Why E/M Benchmarking Works

According to Frank Cohen, senior analyst at Medical Information Technology Systems, a national healthcare consulting firm, and author of The E/M Bell Curve, not all benchmarking is beneficial to your practice. For instance, if you try to benchmark your practice's use of a specific procedure code, such as arthroscopic medial meniscec-tomies (29881), the actual numbers depend on your population base. "If you're in an older population base, the chances of your doing a lot of those surgeries is much lower than if you're in a younger population base. So benchmarking, unfortunately, may not be an exact science because it cannot take into account all the idiosyncrasies in the population base."

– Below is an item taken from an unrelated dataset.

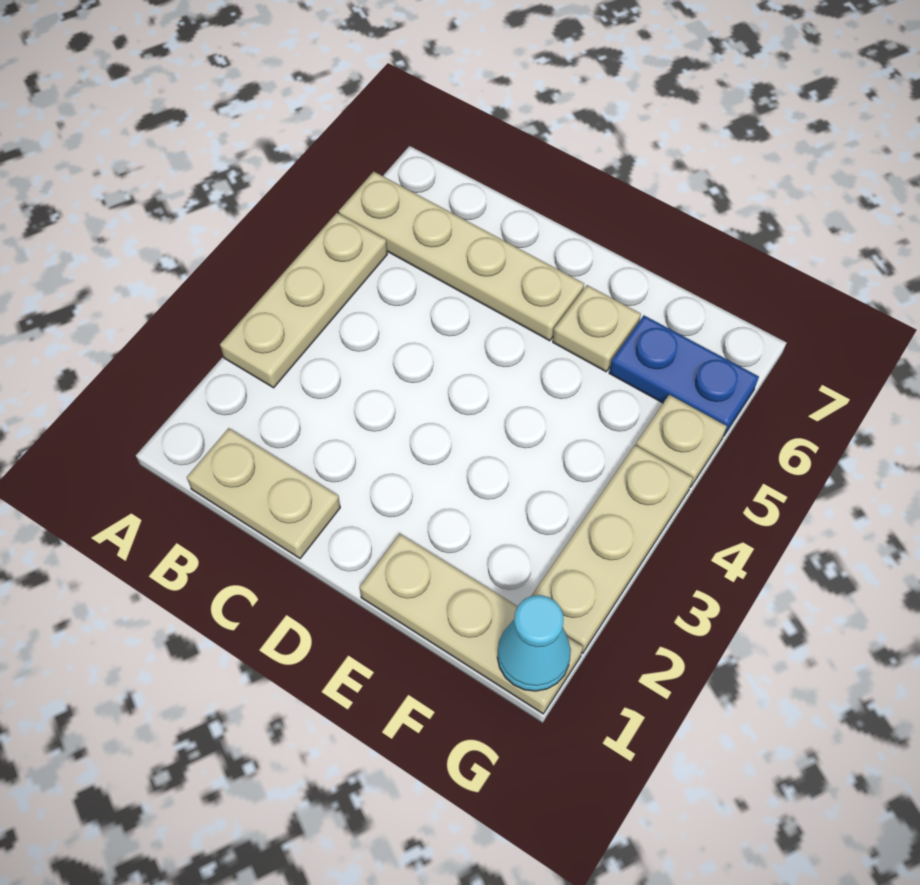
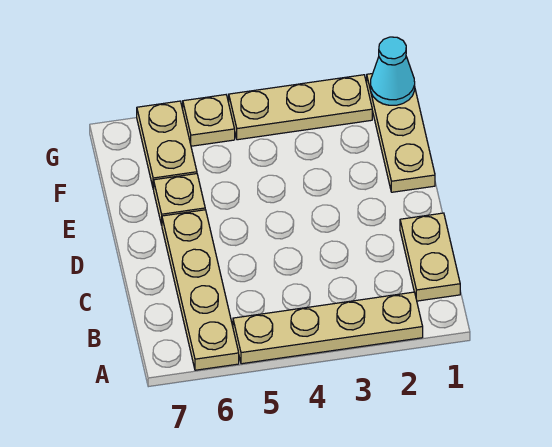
tan plate A3:A5 level 1 -> tan plate A2:A5 level 1
blue plate F6:G6 level 1 -> tan plate F6:G6 level 1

Consequently, most consultants recommend performing an E/M comparison study because all orthopedists perform at least some type of E/M services. CMS lists the raw data on its Web site from which you can filter out the information for orthopedic surgery and calculate percentages. We have compiled this information for the most commonly billed E/M codes, listed at right.

Eric Sandham, CPC, compliance educator for Central California Faculty Medical Group, a group practice and training facility associated with the University of California at San Francisco in Fresno, recommends using this data in three ways:

1. Review Data Across Categories. For instance, Sandham suggests, determine the relationship between outpatient consultations (99241-99245) and new patient office visits (99201-99205), then compare that to the national averages using the CMS database. If you are billing more consults than new office visits, your practice may be confusing referrals with consultations.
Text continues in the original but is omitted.